Students incoming were told we compared with, on these very numbers, the University of Iowa at #18, and probably a realistic shot at top 50.

Obviously that's optimistic, but that's what we were told.

So, either at the time we were told that information it was a blatant lie. Or it's possible that we were admitting students with the criteria of University of Iowa when we were first told of the comparisons, and then somewhere along the way the plan changed and we stopped.

I would be interested in knowing why that plan changed.

On an unrelated note, I think the dean had a duty to disclose that the school would be ranked the moment he knew it would be ranked.

 
At 5:51 PM, Blogger Anakin Aquinas said...

My good friend whom i respect Charles Pavlick said

I'm not going to join in a public call for the Dean's resignation. I do think, however, that AMSoL's poor showing in the recently released USNews rankings should be an occasion for reflection and candid speech about the state of the school. Important questions have arisen, from publicly available information, about whether AMSoL's Board of Governors is pursuing the original AMSoL mission (the establishment of a first-rate law school educating lawyers in the Catholic tradition) and whether there exist conflicts of interest among Board members that would hamper their ability to pursue this mission.

I would say that people have been asking those questions, they just get stonewalled and politically polished answers.

You have to admit that the fact that a faculty review that was scheduled for this year, getting pushed back to next year (following any attempt to speak negatively of the feasability study) is prima facie evidence that the powers that be have no intent to engage in an honest conversation about this move.

while I would be inclined to agree with you about waiting to call for the dean's head, I think that perhaps we have waited too long.

I have no problem with Ave Moving to Florida. I want to make sure that my degree is still worth the paper its printed on though.
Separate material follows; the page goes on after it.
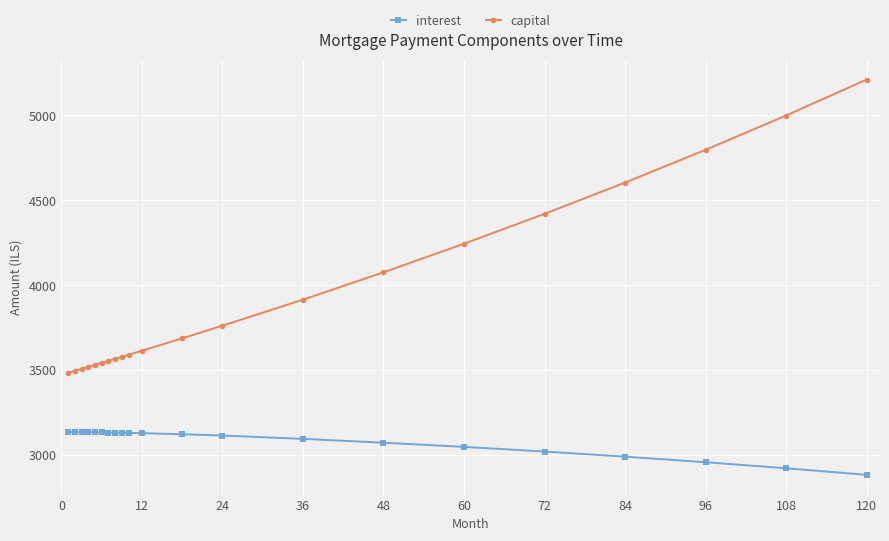

What is the highest value of the capital series?

5209.5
And the way they are going about things, this doesn;t appear to be the case.

I would say that the Dean is no longer qualified to lead us through such a move, and we need someone who can accomplish it without destroying the community, which is just what the devil wants.

 
At 6:04 PM, Blogger Anakin Aquinas said...

If it wasn;t obvious in my above response to Reality Check, I nwould note, that wether or not certain students would be willing to take the risk is not the issue.
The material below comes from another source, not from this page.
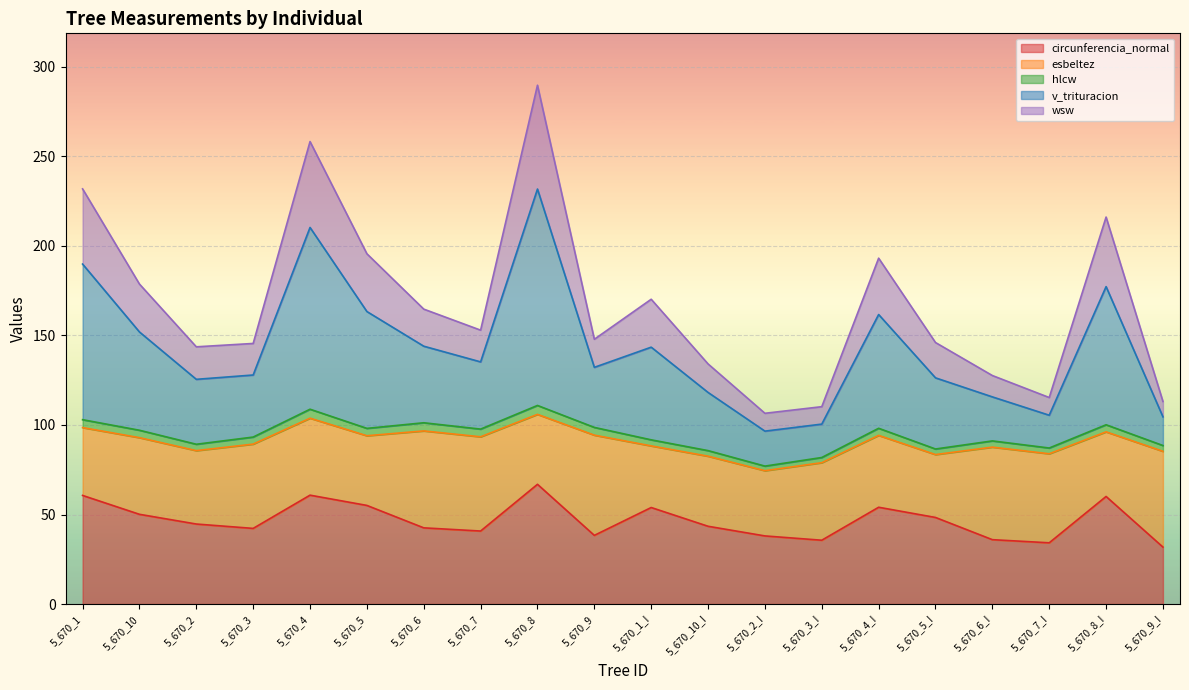

Where is the first local maximum for wsw?

5_670_4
The issue is getting highly qualifies students, who are dedicated to the mission, and who would come here but have been scared off by the uncertainty of the florida talk.

Additionally the issue is why are we ranked fourth tier, vs what we had been told.

I am sure students will be willing to come to the school, but we're not a catholic fraternity. We are an institution dedicating to educate catholic lawyers to go into society at the highest levels and change the culture.

You can't do that when the focus is shifted to anything other than how do we make this school teir 1. (which focusing on florida has done, I believe)

I think reality check raises a point definitely worth considering in this discussion, but I am not sure it touches on the real and relevant issues.

 
At 12:41 AM, Blogger oldmixer said...

Good Lord! Who is the blow hole who wrote this? Speak for yourself!

 
At 12:47 AM, Blogger oldmixer said...

"Failing that, I don't believe any of us can really support the school any further or recommend in good faith that prospective students attend it."

This statement INFURIATES ME! You do not speak for me! If you want to go, then get the hell out. I'm in for the long haul.